━━━━━ EXTRACTED TEXT ━━━━━

StatusMissing for 26 years, 2 months and 2 days
  • Ron Bradley (father)
  • Iva Bradley (mother)

Amy Lynn Bradley (born May 12, 1974) is an American woman who went missing during a Caribbean cruise on the Royal Caribbean International cruise ship Rhapsody of the Seas in late March 1998 while en route to Curaçao.[1] Her whereabouts remain unknown to this day. She was a 23-year-old Longwood University graduate at the time of her disappearance.[2]

After midnight on Monday March 23, 1998, Amy and her younger brother Brad headed to the ship's nightclub to go dancing. Records show that Brad decided to return to his cabin earlier than Amy. The ship's door lock records show that Brad had entered his cabin at around 3:35 am, and Amy soon followed five minutes later. The two chatted before heading to bed. Amy's father Ron awoke around 6:00 a.m. to check on his daughter only to find her missing from the balcony she had slept on earlier.

When authorities were alerted that Amy was missing, the Netherlands Antilles Coast Guard conducted a four-day search in the surrounding waters and along the cruise lines to no result. Authorities began to speculate that she may have fallen overboard and drowned, but investigators have rejected this theory as Amy was known to be a strong swimmer and searches turned up no sign of her. There have been possible sightings of Bradley in Curaçao. In August 1998, tourists saw a woman resembling Bradley on a beach and in 1999 a member of the U.S. Navy claimed a woman in a brothel said she was Bradley and asked him for help.

In the years after Amy's disappearance, some new evidence would arise leading to theories including Amy being sold into a human trafficking industry or potential remains. The case has been presented on Dr. Phil in a segment entitled The Search for Natalee: Amy Bradley, the case was also presented on America's Most Wanted.

━━━━━ RECORDS SHOWN ━━━━━

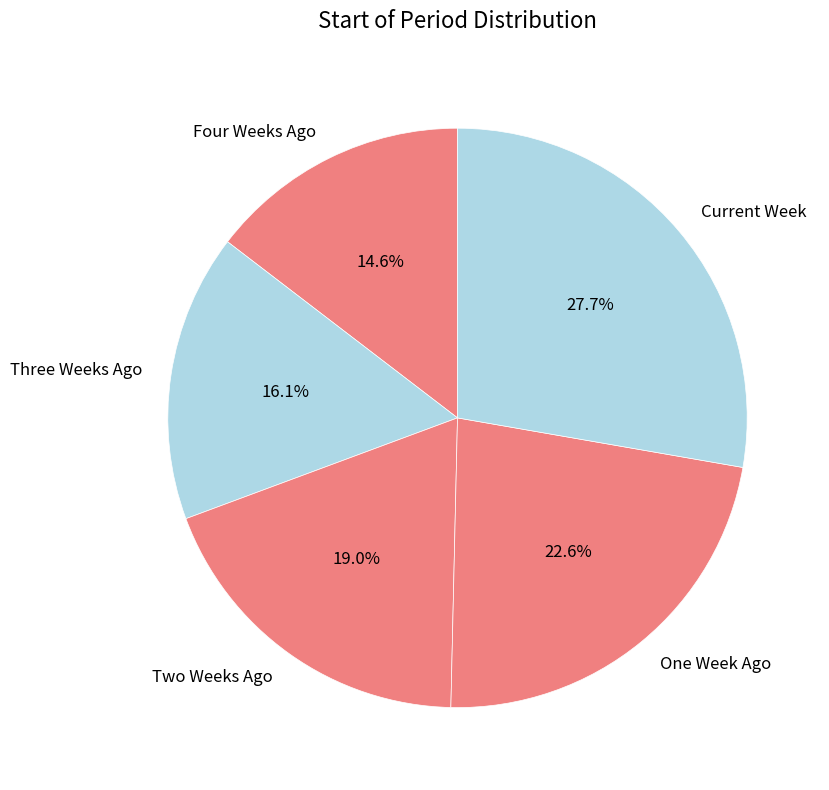

Is it true that Current Week is 28% of the pie?

True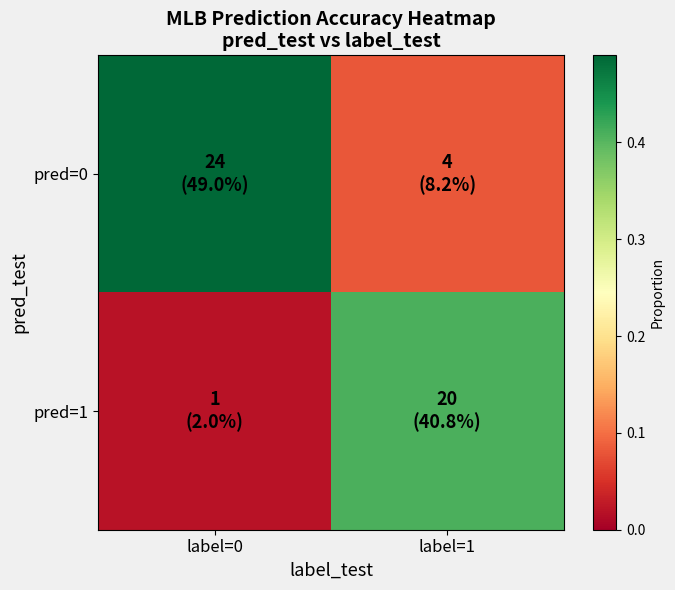

Which series has the widest spread of values?

pred=0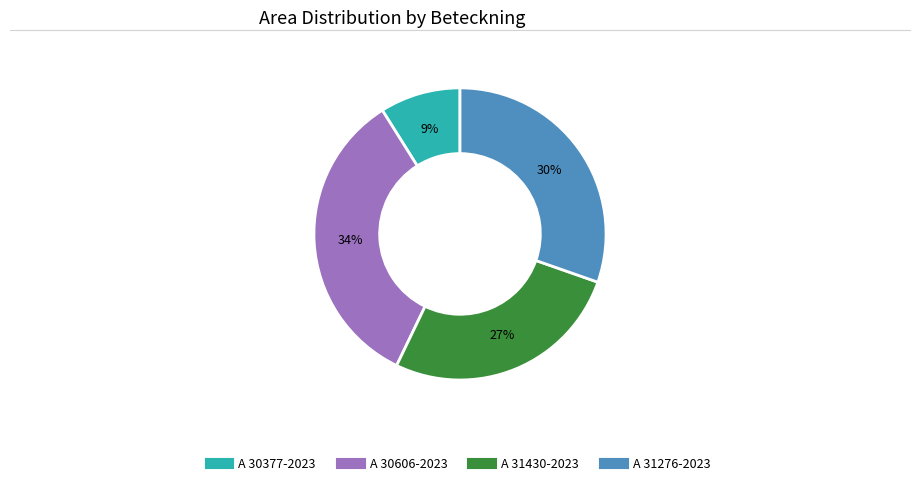

Does A 31276-2023 represent more than half of the total?

No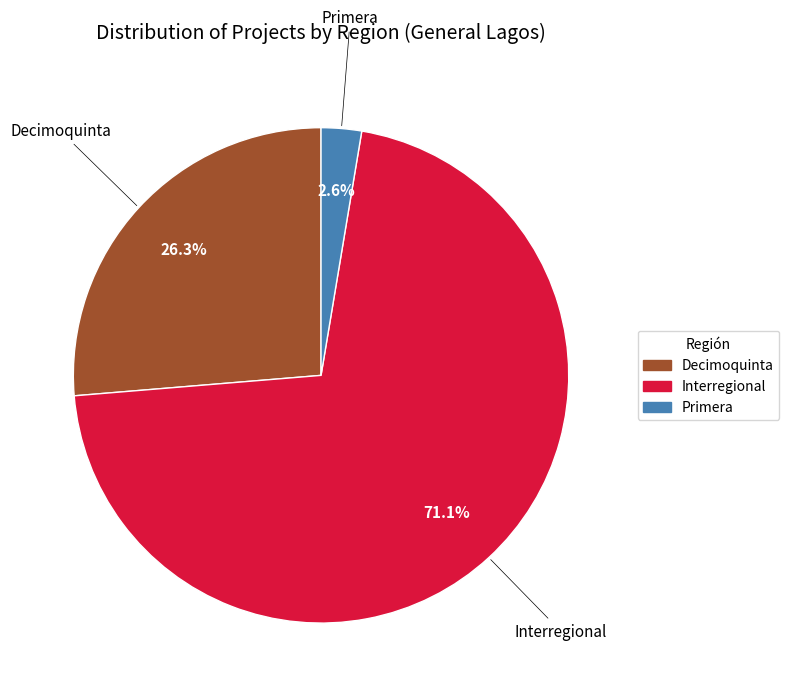

Do Decimoquinta and Interregional together represent more than half of the pie?

Yes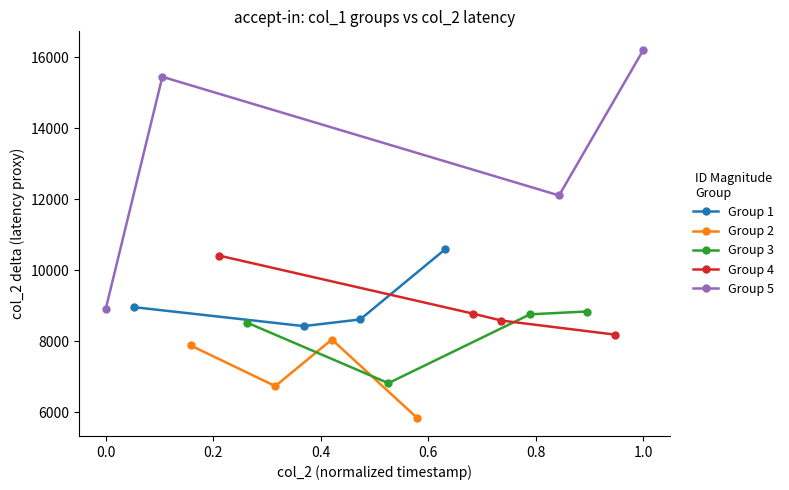

True or false: Group 1 has more than 2 points higher than both neighbors.

False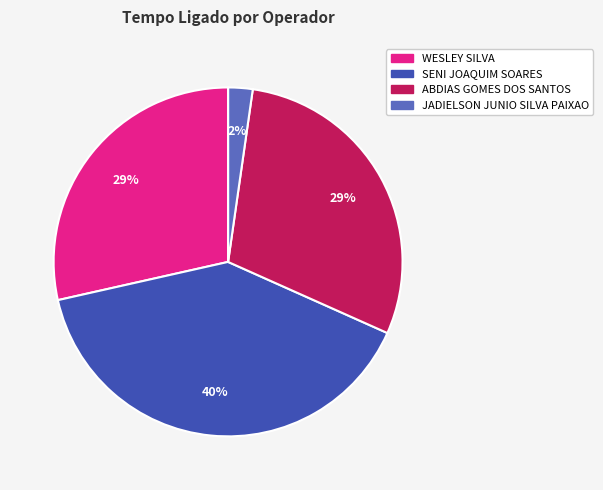

To the nearest percent, what is the difference between the largest and smallest slice percentages?

40%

━━━━━

TASKS TO CARRY OUT:
• 1. Can you restate the paragraph of the text on Amy Bradley's disappearance that begins "After midnight on Monday March 23, 1998" as a short list, keeping its main facts?
• 2. Could you update the text on Amy Bradley's disappearance from "In the years" up to and including "America's Most Wanted.", putting "Unsolved Mysteries" in place of "America's Most Wanted"?

TASK-BY-TASK RESULTS:
• 1.
- After midnight on Monday, March 23, 1998, Amy and her younger brother Brad went to the ship's nightclub to dance.
- Brad went back to his cabin before Amy did.
- Door lock records show Brad entered his cabin around 3:35 a.m., with Amy following five minutes later.
- The two chatted before going to bed.
- Around 6:00 a.m., her father Ron woke to check on her and found her missing from the balcony where she had slept earlier.

• 2.
In the years after Amy's disappearance, some new evidence would arise leading to theories including Amy being sold into a human trafficking industry or potential remains. The case has been presented on Dr. Phil in a segment entitled The Search for Natalee: Amy Bradley, the case was also presented on Unsolved Mysteries.